Companies often flare natural gas from oil wells if there aren't pipelines to move the gas out of the area. Some landowners, conservationists and politicians want the gas to be sold at market, so the state could earn tax revenues on it and emissions could be reduced. A state legislative committee is considering taxing flaring.
Prior Flat Campground reopening
RAWLINS -- The U.S. Bureau of Land Management is reopening the upper loop of Prior Flat Campground in the Shirley Mountains. The area was closed last weekend because of concerns about a black bear in the area.
A bear had been getting into garbage cans at the campground, about 30 miles northwest of Medicine Bow. Workers with the Wyoming Game and Fish Department had tried to trap the bear.

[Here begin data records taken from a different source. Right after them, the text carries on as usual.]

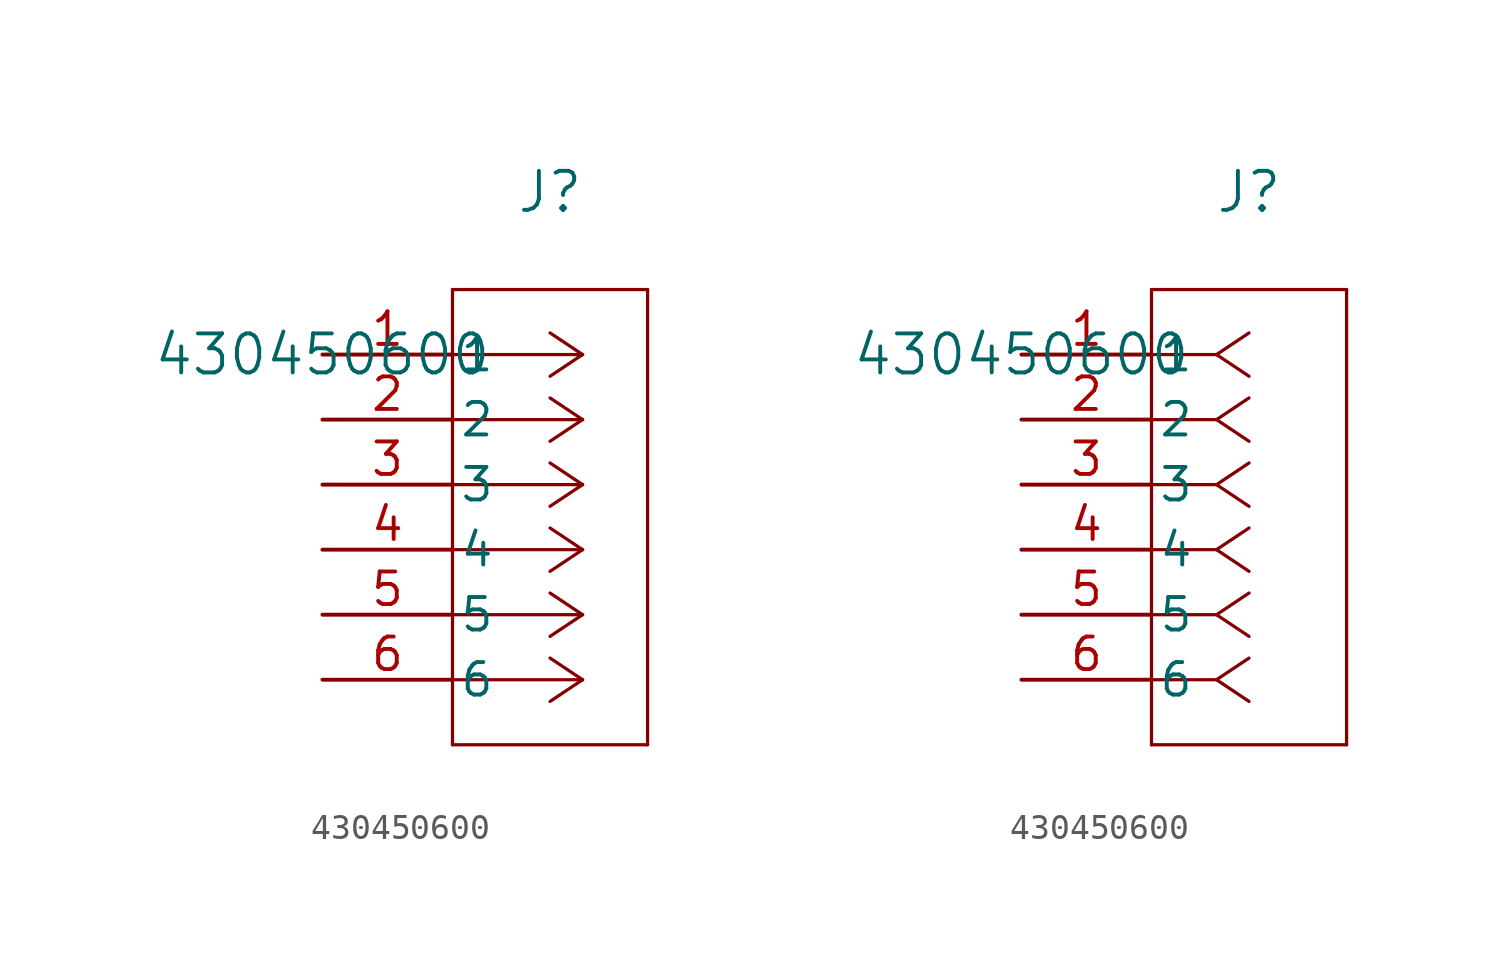
<source format=kicad_sym>
(kicad_symbol_lib
  (version 20241209)
  (generator "kicad_symbol_editor")
  (generator_version "9.0")
  (symbol "430450600"
    (pin_names
      (offset 0.254))
    (property "Reference" "J"
      (at 8.89 6.35 0)
      (effects (font (size 1.524 1.524))))
    (property "Value" "430450600"
      (at 0 0 0)
      (effects (font (size 1.524 1.524))))
    (symbol "430450600_1_1"
      (polyline (pts (xy 5.08 2.54) (xy 5.08 -15.24)) (stroke (width 0.127) (type default)) (fill (type none)))
      (polyline (pts (xy 5.08 -15.24) (xy 12.7 -15.24)) (stroke (width 0.127) (type default)) (fill (type none)))
      (polyline (pts (xy 10.16 0) (xy 5.08 0)) (stroke (width 0.127) (type default)) (fill (type none)))
      (polyline (pts (xy 10.16 0) (xy 8.89 0.847)) (stroke (width 0.127) (type default)) (fill (type none)))
      (polyline (pts (xy 10.16 0) (xy 8.89 -0.847)) (stroke (width 0.127) (type default)) (fill (type none)))
      (polyline (pts (xy 10.16 -2.54) (xy 5.08 -2.54)) (stroke (width 0.127) (type default)) (fill (type none)))
      (polyline (pts (xy 10.16 -2.54) (xy 8.89 -1.693)) (stroke (width 0.127) (type default)) (fill (type none)))
      (polyline (pts (xy 10.16 -2.54) (xy 8.89 -3.387)) (stroke (width 0.127) (type default)) (fill (type none)))
      (polyline (pts (xy 10.16 -5.08) (xy 5.08 -5.08)) (stroke (width 0.127) (type default)) (fill (type none)))
      (polyline (pts (xy 10.16 -5.08) (xy 8.89 -4.233)) (stroke (width 0.127) (type default)) (fill (type none)))
      (polyline (pts (xy 10.16 -5.08) (xy 8.89 -5.927)) (stroke (width 0.127) (type default)) (fill (type none)))
      (polyline (pts (xy 10.16 -7.62) (xy 5.08 -7.62)) (stroke (width 0.127) (type default)) (fill (type none)))
      (polyline (pts (xy 10.16 -7.62) (xy 8.89 -6.773)) (stroke (width 0.127) (type default)) (fill (type none)))
      (polyline (pts (xy 10.16 -7.62) (xy 8.89 -8.467)) (stroke (width 0.127) (type default)) (fill (type none)))
      (polyline (pts (xy 10.16 -10.16) (xy 5.08 -10.16)) (stroke (width 0.127) (type default)) (fill (type none)))
      (polyline (pts (xy 10.16 -10.16) (xy 8.89 -9.313)) (stroke (width 0.127) (type default)) (fill (type none)))
      (polyline (pts (xy 10.16 -10.16) (xy 8.89 -11.007)) (stroke (width 0.127) (type default)) (fill (type none)))
      (polyline (pts (xy 10.16 -12.7) (xy 5.08 -12.7)) (stroke (width 0.127) (type default)) (fill (type none)))
      (polyline (pts (xy 10.16 -12.7) (xy 8.89 -11.853)) (stroke (width 0.127) (type default)) (fill (type none)))
      (polyline (pts (xy 10.16 -12.7) (xy 8.89 -13.547)) (stroke (width 0.127) (type default)) (fill (type none)))
      (polyline (pts (xy 12.7 2.54) (xy 5.08 2.54)) (stroke (width 0.127) (type default)) (fill (type none)))
      (polyline (pts (xy 12.7 -15.24) (xy 12.7 2.54)) (stroke (width 0.127) (type default)) (fill (type none)))
      (pin bidirectional line (at 0 0 0) (length 5.08) (name "1" (effects (font (size 1.27 1.27)))) (number "1" (effects (font (size 1.27 1.27)))))
      (pin power_in line (at 0 -2.54 0) (length 5.08) (name "2" (effects (font (size 1.27 1.27)))) (number "2" (effects (font (size 1.27 1.27)))))
      (pin power_in line (at 0 -5.08 0) (length 5.08) (name "3" (effects (font (size 1.27 1.27)))) (number "3" (effects (font (size 1.27 1.27)))))
      (pin bidirectional line (at 0 -7.62 0) (length 5.08) (name "4" (effects (font (size 1.27 1.27)))) (number "4" (effects (font (size 1.27 1.27)))))
      (pin bidirectional line (at 0 -10.16 0) (length 5.08) (name "5" (effects (font (size 1.27 1.27)))) (number "5" (effects (font (size 1.27 1.27)))))
      (pin bidirectional line (at 0 -12.7 0) (length 5.08) (name "6" (effects (font (size 1.27 1.27)))) (number "6" (effects (font (size 1.27 1.27))))))
    (symbol "430450600_1_2"
      (polyline (pts (xy 5.08 2.54) (xy 5.08 -15.24)) (stroke (width 0.127) (type default)) (fill (type none)))
      (polyline (pts (xy 5.08 -15.24) (xy 12.7 -15.24)) (stroke (width 0.127) (type default)) (fill (type none)))
      (polyline (pts (xy 7.62 0) (xy 5.08 0)) (stroke (width 0.127) (type default)) (fill (type none)))
      (polyline (pts (xy 7.62 0) (xy 8.89 0.847)) (stroke (width 0.127) (type default)) (fill (type none)))
      (polyline (pts (xy 7.62 0) (xy 8.89 -0.847)) (stroke (width 0.127) (type default)) (fill (type none)))
      (polyline (pts (xy 7.62 -2.54) (xy 5.08 -2.54)) (stroke (width 0.127) (type default)) (fill (type none)))
      (polyline (pts (xy 7.62 -2.54) (xy 8.89 -1.693)) (stroke (width 0.127) (type default)) (fill (type none)))
      (polyline (pts (xy 7.62 -2.54) (xy 8.89 -3.387)) (stroke (width 0.127) (type default)) (fill (type none)))
      (polyline (pts (xy 7.62 -5.08) (xy 5.08 -5.08)) (stroke (width 0.127) (type default)) (fill (type none)))
      (polyline (pts (xy 7.62 -5.08) (xy 8.89 -4.233)) (stroke (width 0.127) (type default)) (fill (type none)))
      (polyline (pts (xy 7.62 -5.08) (xy 8.89 -5.927)) (stroke (width 0.127) (type default)) (fill (type none)))
      (polyline (pts (xy 7.62 -7.62) (xy 5.08 -7.62)) (stroke (width 0.127) (type default)) (fill (type none)))
      (polyline (pts (xy 7.62 -7.62) (xy 8.89 -6.773)) (stroke (width 0.127) (type default)) (fill (type none)))
      (polyline (pts (xy 7.62 -7.62) (xy 8.89 -8.467)) (stroke (width 0.127) (type default)) (fill (type none)))
      (polyline (pts (xy 7.62 -10.16) (xy 5.08 -10.16)) (stroke (width 0.127) (type default)) (fill (type none)))
      (polyline (pts (xy 7.62 -10.16) (xy 8.89 -9.313)) (stroke (width 0.127) (type default)) (fill (type none)))
      (polyline (pts (xy 7.62 -10.16) (xy 8.89 -11.007)) (stroke (width 0.127) (type default)) (fill (type none)))
      (polyline (pts (xy 7.62 -12.7) (xy 5.08 -12.7)) (stroke (width 0.127) (type default)) (fill (type none)))
      (polyline (pts (xy 7.62 -12.7) (xy 8.89 -11.853)) (stroke (width 0.127) (type default)) (fill (type none)))
      (polyline (pts (xy 7.62 -12.7) (xy 8.89 -13.547)) (stroke (width 0.127) (type default)) (fill (type none)))
      (polyline (pts (xy 12.7 2.54) (xy 5.08 2.54)) (stroke (width 0.127) (type default)) (fill (type none)))
      (polyline (pts (xy 12.7 -15.24) (xy 12.7 2.54)) (stroke (width 0.127) (type default)) (fill (type none)))
      (pin unspecified line (at 0 0 0) (length 5.08) (name "1" (effects (font (size 1.27 1.27)))) (number "1" (effects (font (size 1.27 1.27)))))
      (pin unspecified line (at 0 -2.54 0) (length 5.08) (name "2" (effects (font (size 1.27 1.27)))) (number "2" (effects (font (size 1.27 1.27)))))
      (pin unspecified line (at 0 -5.08 0) (length 5.08) (name "3" (effects (font (size 1.27 1.27)))) (number "3" (effects (font (size 1.27 1.27)))))
      (pin unspecified line (at 0 -7.62 0) (length 5.08) (name "4" (effects (font (size 1.27 1.27)))) (number "4" (effects (font (size 1.27 1.27)))))
      (pin unspecified line (at 0 -10.16 0) (length 5.08) (name "5" (effects (font (size 1.27 1.27)))) (number "5" (effects (font (size 1.27 1.27)))))
      (pin unspecified line (at 0 -12.7 0) (length 5.08) (name "6" (effects (font (size 1.27 1.27)))) (number "6" (effects (font (size 1.27 1.27))))))))
</source>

Tim Novotny is assistant field manager at the BLM office in Rawlins. He says it appears the danger has passed. A hunter recently killed a bear in the area and officials believe it was the one that had been raiding the campground.
UW offers free counseling
LARAMIE -- Free counseling is available to victims of domestic violence and sexual assault in Campbell, Carbon and Laramie counties thanks to a program offered by the University of Wyoming Department of Psychology.
The Verizon Foundation has contributed more than $34,000 for the program, which is administered through the psychology department.
Department Head Carolyn Pepper says it's particularly challenging to provide quality mental health treatment in rural areas that lack hospital facilities.
The UW program uses secure, encrypted videoconferencing equipment so clients can receive confidential counseling without leaving their hometowns.
The program can typically connect clients with a therapist within 72 hours.